Family Trust Business Problems
Q: Before my dad died, he set up our family business and real estate in a family trust and a spousal trust. My stepmother and I are the two trustees, and upon her death, the business and real estate become mine. She is the actual executrix of the will. We are a small business with no board of directors and no stocks have ever been given out. It took three years and the pressure of a very persistent lawyer to get the business and building out of the estate and have the trusts funded. In those three years, my stepmother increased her salary and let the business spiral down into the red. After I finally became a trustee last year, I managed to bring the business back into the black and am struggling to keep it there. My stepmother gets a large rent, as stipulated by the will, and has also increased her salary significantly. She has no real input into the business, does no real work and does not bring any money into the business. I, and my other employees, are struggling to keep the business afloat, and she is continuing to drain it. If this continues, and I believe it is her wish, there will be no business left for me to inherit. She is 82 and already has enough money accumulated to live out her life in ease. I have attempted, along with our accountant, to try to get her to reduce her salary to no avail. Do I have any legal rights to over- ride her without actually getting involved with attorneys I can't afford? There was an arbitrator, our previous accountant, set up in the will. However, he seems hesitant to get involved and it would also be costly to the business. I am the fourth generation of our family business and am doing everything I can to save it. Please pass on any advice you may feel is relevant.

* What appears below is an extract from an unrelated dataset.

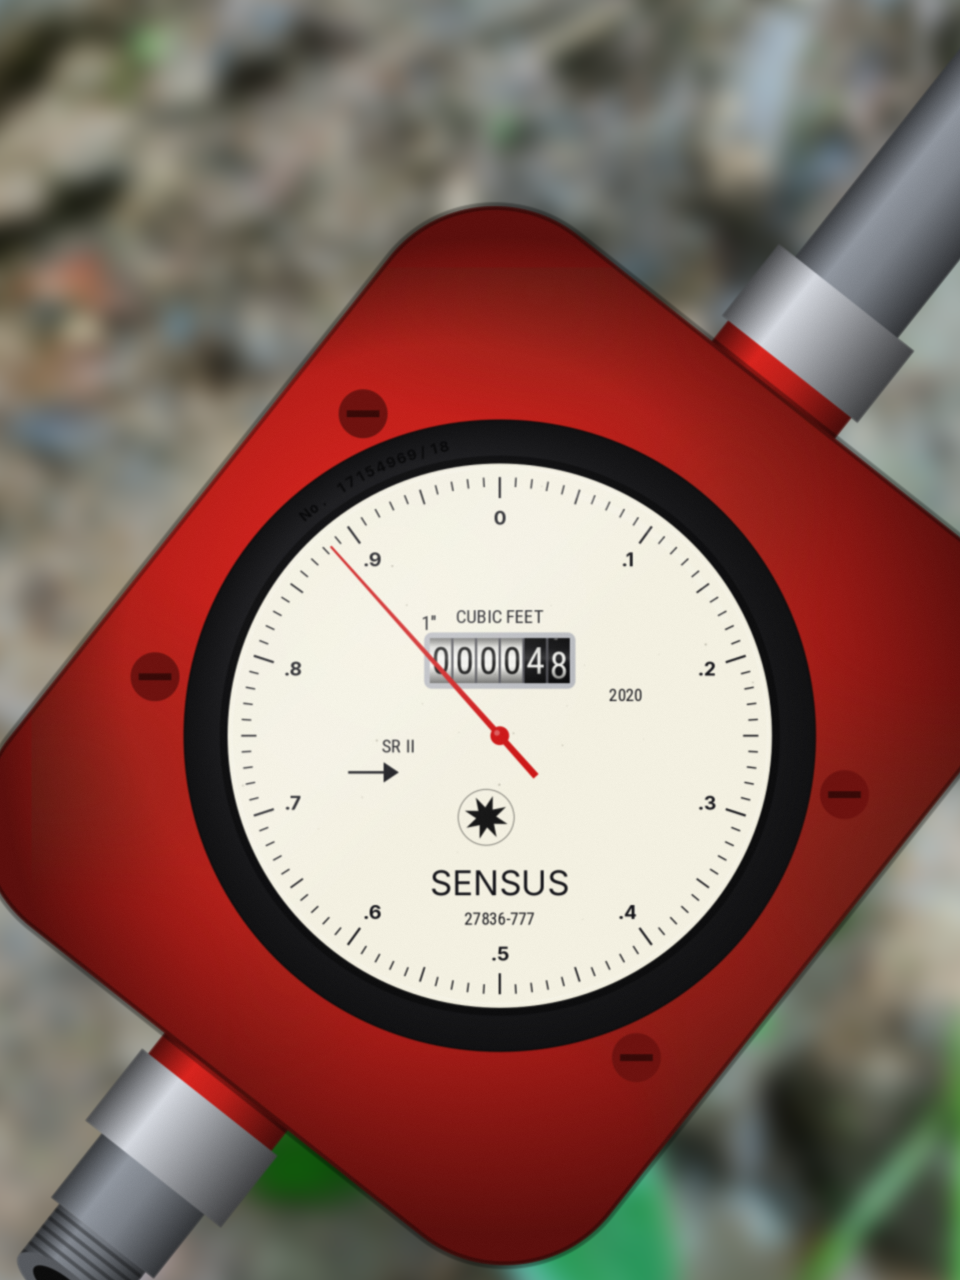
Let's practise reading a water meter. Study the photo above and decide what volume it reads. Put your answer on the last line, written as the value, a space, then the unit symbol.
47.88 ft³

A: It would appear that the real estate and the business are both operated/managed by the trustees, of which there are two. And that there is no entity (LLC, partnership, corporation) involved. Differences between the children of a first spouse and the surviving second spouse are common. If there is a provision in the trust for arbitration and this amateur "arabitrator" refuses to act, and if mediation (the lawyer) fails then you may need to seek directions from the court. But how can your stepmother "increase her salary"? For one thing, she is unlikely to be working at age 82, so she is under some pretext demanding "income" or "capital" payments from the trust. Perhaps the trust entitles her to all the "profits". But you are a co-trustee: if the trust document doesn't entitle her to an unlimited draw, why do you sign the checks or otherwise allow it? There could be a tax issue as well if there are not funds to pay withholding tax.. This is an issue that can't be resolved on a newsgroup. You need to consult with someoine who is familiar with trust law in your jurisdiction. And, in the end, you will probably have to go to court for instructions. (Other possibilities, like shifting new business to a new company, would likely be a breach of trust on your part.) Your mention of "a large rent" isn't clear. Trusts specify the way that life beneficiaries get paid. The trustees have a fiduciary responsibility (obligation) to remainder benerficiaries (you). That varies by jurisdiction. And. again, it looks like a decision for a judge if mediation and arbitration are impossible. (Though arbitration can be forced, under state and federal arbitration law. An arbitrator can be replaced: that may be the most efficient way and if you can get your accountant to resign then the trust or local law should provide for a means of replacing him or her.)